Quais os avanços na cirurgia da coluna?
A área da coluna também apresenta progressos significativos com o uso de inteligência artificial e novos modelos de implantes. Essas tecnologias buscam permitir tratamentos personalizados e, em situações selecionadas, oferecer alternativas para preservar o movimento da coluna de forma menos invasiva.
Contudo, ressalta-se que a indicação tecnológica depende de uma avaliação individualizada. A presença de um recurso moderno não garante que ele seja o mais adequado para todas as patologias, como hérnias de disco ou dores articulares.
Por que o médico continua sendo essencial?
Apesar da evolução técnica, o robô não possui a capacidade de realizar avaliações subjetivas, como compreender a dor, a rotina, os medos ou as expectativas do paciente.

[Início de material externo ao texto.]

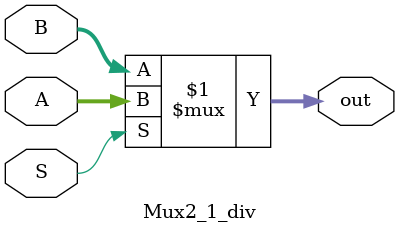
<source format=v>
module Mux2_1_div(A,B,S,out);
input [63:0] A,B;
input S;
output [63:0]out;
assign out = S? A:B;
  
endmodule
 
</source>
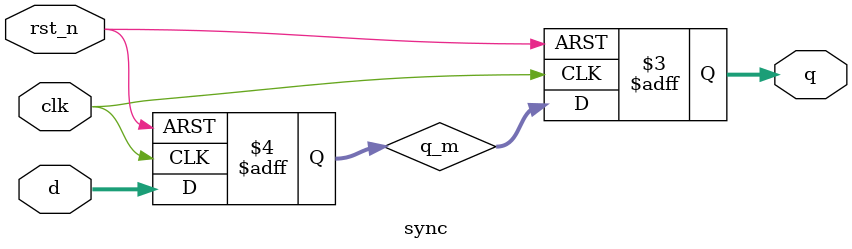
<source format=v>
module sync #(
parameter SIZE = 4
)
(
input [SIZE-1:0] d,
input clk,
input rst_n,
output reg [SIZE-1:0] q
);
reg [SIZE-1:0] q_m;

always @(posedge clk, negedge rst_n) begin
if(!rst_n) begin 
q <= 0;
q_m <= 0;
end
else begin
q_m <= d;
q <= q_m;
end

end

endmodule

</source>
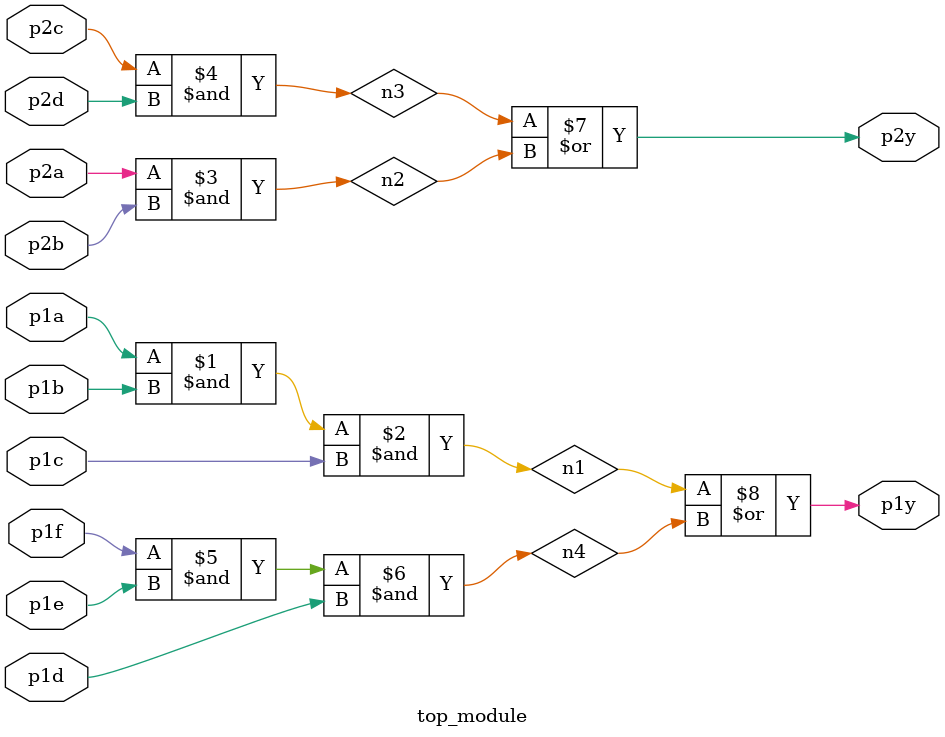
<source format=v>
module top_module ( 
    input p1a, p1b, p1c, p1d, p1e, p1f,
    output p1y,
    input p2a, p2b, p2c, p2d,
    output p2y );
	  wire n1, n2, n3, n4;
    assign n1 = p1a & p1b & p1c;
    assign n2 = p2a & p2b;
    assign n3 = p2c & p2d;
    assign n4 = p1f & p1e & p1d;
    assign p2y = n3 | n2;
    assign p1y = n1 | n4;
endmodule
</source>
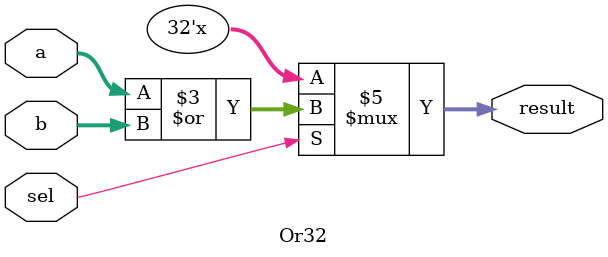
<source format=v>
`timescale 1ns / 1ps

module Or32(input[31:0] a, b, input sel, output reg [31:0] result);
always @ (*)
    if(sel == 1) result = a | b;
    else result = 32'bxxxxxxxxxxxxxxxxxxxxxxxxxxxxxxxx;
endmodule

</source>
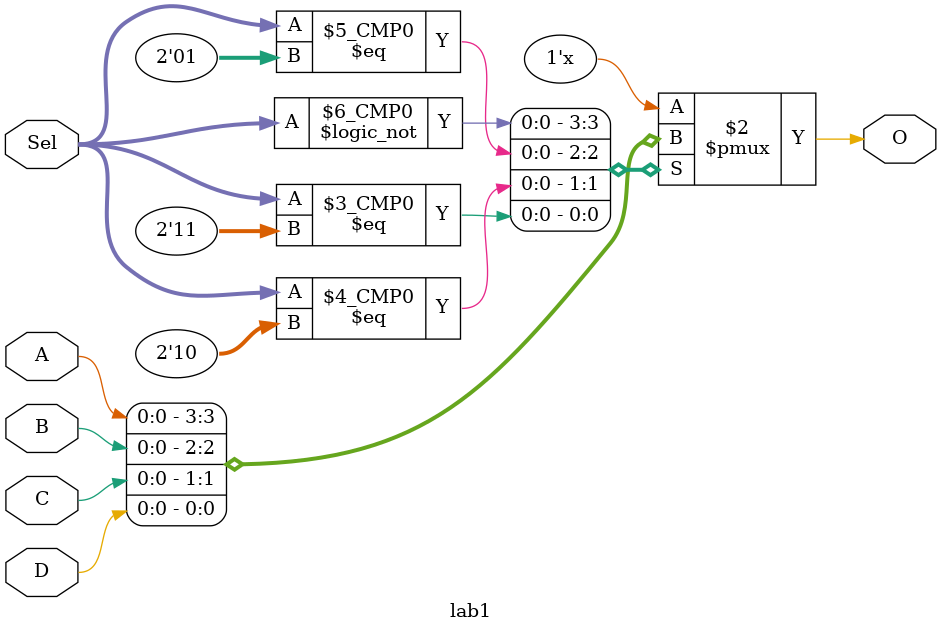
<source format=v>
`timescale 1ns / 1ps


module lab1(
    input [1:0] Sel,
    output reg O,
    input A,
    input B,
    input C,
    input D
    );
   

    always @ (A or B or C or D or Sel) begin
       case (Sel)
         2'b00 : O = A;
         2'b01 : O = B;
         2'b10 : O = C;
         2'b11 : O = D;
       endcase
     end
         
    
endmodule

</source>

O diagnóstico e a definição de que uma cirurgia é realmente necessária permanecem como funções do médico.
O uso de equipamentos avançados exige profissionais capacitados para interpretar os dados fornecidos. A tendência para o futuro da ortopedia é a integração entre médico e tecnologia, visando maior segurança e qualidade de vida para o paciente através de uma parceria técnica.